── 所给文章
首页 > 编程语言 >Flink TaskManager OutOfMemoryError: Metaspace 处理记录

Flink TaskManager OutOfMemoryError: Metaspace 处理记录

时间:2022-11-23 20:08:13浏览次数:43  
标签:flink code Flink TaskManager classes user OutOfMemoryError

一个很有意思的Flink任务异常处理记录

一、环境信息

Flink1.12 Standalone 模式,单台机器,由于客户环境基本很长时间会看不到运行状态

二、问题现象

现场同事反馈设备在客户现场运行了一段时间后Flink Job全挂,在Flink DashBoard上所有的Job都看不到了,TaskManager已经挂掉了,但TaskManager进程还在, 手动重启taskmanager服务后恢复正常

三、问题排查

系统监控上,磁盘IO,CPU,内存使用都正常,/var/log/message中也没看到异常信息

发现Flink taskmanager的日志有OutOfMemoryError: Metaspace情况

2022-11-03 16:20:59,122 ERROR org.apache.flink.runtime.taskexecutor.TaskManagerRunner [] - Fatal error occurred while executing the TaskManager. Shutting it down... java.lang.OutOfMemoryError: Metaspace. The metaspace out-of-memory error has occurred. This can mean two things: either the job requires a larger size of JVM metaspace to load classes or there is a class loading leak. In the first case 'taskmanager.memory.jvm-metaspace.size' configuration option should be increased. If the error persists (usually in cluster after several job (re-)submissions) then there is probably a class loading leak in user code or some of its dependencies which has to be investigated and fixed. The task executor has to be shutdown...

四、原因分析

因为flink taskmanager中oom日志上有提示 If the error persists (usually in cluster after several job (re-)submissions) then there is probably a class loading leak in user code or some of its dependencies which has to be investigated and fixed. The task executor has to be shutdown... 所以怀疑可能由于任务多次重启导致

五、第一次内部复现

写一个Flink Job,让他提交到TaskManager上之后就抛错(简单点open方法里头抛个错,让Job挂掉) 并且大量快速重复的提交错误任务,此时会导致发现flink-dashboard上TaskManager的JVM Metaspace在每次任务重启后会新增20mb左右

image.png

一直增至1G,导致TaskManager假死,进程还存在,但是任务已经完全崩溃,task manager界面看不到task manager的实例,dolphinscheduler会重新提交任务,但是不会成功,此时反复重启

任务重启情况

image.png

TaskManager已经挂掉,但是进程还在(处于假死状态)
────
── 数据集条目
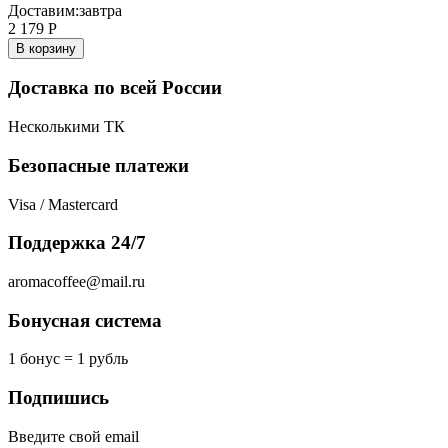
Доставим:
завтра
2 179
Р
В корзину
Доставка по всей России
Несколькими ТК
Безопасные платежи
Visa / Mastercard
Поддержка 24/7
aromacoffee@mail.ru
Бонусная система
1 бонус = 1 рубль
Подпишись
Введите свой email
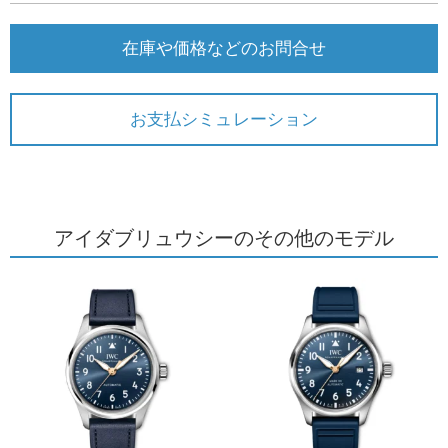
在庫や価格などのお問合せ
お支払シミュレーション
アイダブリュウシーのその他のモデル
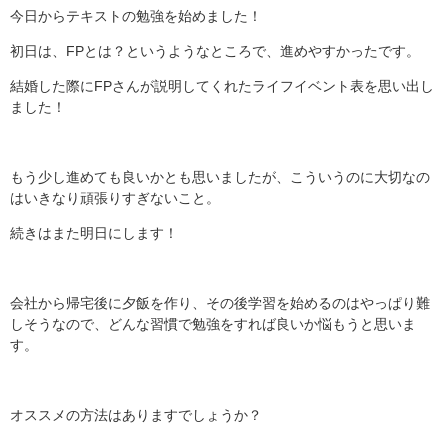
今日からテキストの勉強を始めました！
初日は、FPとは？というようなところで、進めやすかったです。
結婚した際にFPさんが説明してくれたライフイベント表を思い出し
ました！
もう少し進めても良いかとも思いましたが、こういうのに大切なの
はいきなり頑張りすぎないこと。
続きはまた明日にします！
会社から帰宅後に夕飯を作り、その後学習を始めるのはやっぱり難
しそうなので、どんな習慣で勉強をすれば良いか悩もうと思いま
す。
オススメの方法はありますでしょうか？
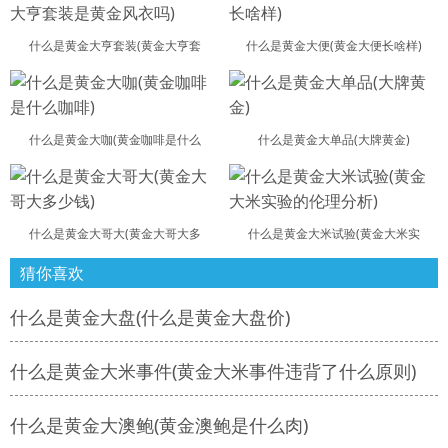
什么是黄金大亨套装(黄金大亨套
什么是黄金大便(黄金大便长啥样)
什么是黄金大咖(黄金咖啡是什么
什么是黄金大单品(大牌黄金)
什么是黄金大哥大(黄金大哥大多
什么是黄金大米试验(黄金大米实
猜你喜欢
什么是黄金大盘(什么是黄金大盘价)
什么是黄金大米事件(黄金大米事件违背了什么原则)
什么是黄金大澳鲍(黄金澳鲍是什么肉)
────
* **工作事项 A**: 在所给文章的第一次内部复现中,每次任务重启后,TaskManager 的 JVM Metaspace 大约增加多少?
* **工作事项 B**: 所给文章为何怀疑故障源于任务多次重启?用一到三句话回答。
* **工作事项 C**: 请接着所给文章这篇 Flink TaskManager Metaspace 内存溢出处理记录的末尾续写。

* **任务答案 A**: 大约增加 20MB。

* **任务答案 B**: TaskManager 的 OOM 日志给出了提示:如果错误持续出现(通常发生在集群中作业多次提交或重新提交之后),很可能是用户代码或其依赖存在类加载泄漏。所以作者怀疑问题是任务多次重启导致的。

* **任务答案 C**:
image.png

image.png

此时Flink调度系统在一直重试拉起任务但是一直失败,Taskmanager的日志没有出现OutOfMemoryError的情况

六、第二次复现-成功复现 MetaSpace OutOfMemoryError

单次重复慢速(每60s提交一次)提交瞬间错误的任务,长时间失败提交后,在Taskmanager中出现MetaSpace OutOfMemoryError的信息

复现的TaskManager out-of-memory错误日志

image.png

并且能在systemd中查看到flink-taskmanager重启的信息

image.png

但是此时查看flink dashboard界面,能看到所有任务提示Running正常,无问题(但其实不能工作)

image.png

切换到单个任务内部,在overview上也能看到是正常的标识

image.png

但是在exception中,则能看到提示没有slot的信息,无法提交任务

image.png

七、第三次内部复现- 说明有一定概率自动恢复

操作步骤和第二步一样,但是Taskmanager会过段时间挂掉自动恢复(通过systemd),调度系统重试提交任务几次后,成功提交,任务恢复正常

八、问题解决

当然还是要优先处理掉程序中的bug,解决任务重启问题, 但为防止后续有其他问题,看到网上有以下几个方案: 1,JAR包依赖分离, 把用到的第三方包放到flink/lib目录下 2,更改运行方式为Local或者Yarn模式(这种内存泄漏在Standalone-cluster模式才会出现)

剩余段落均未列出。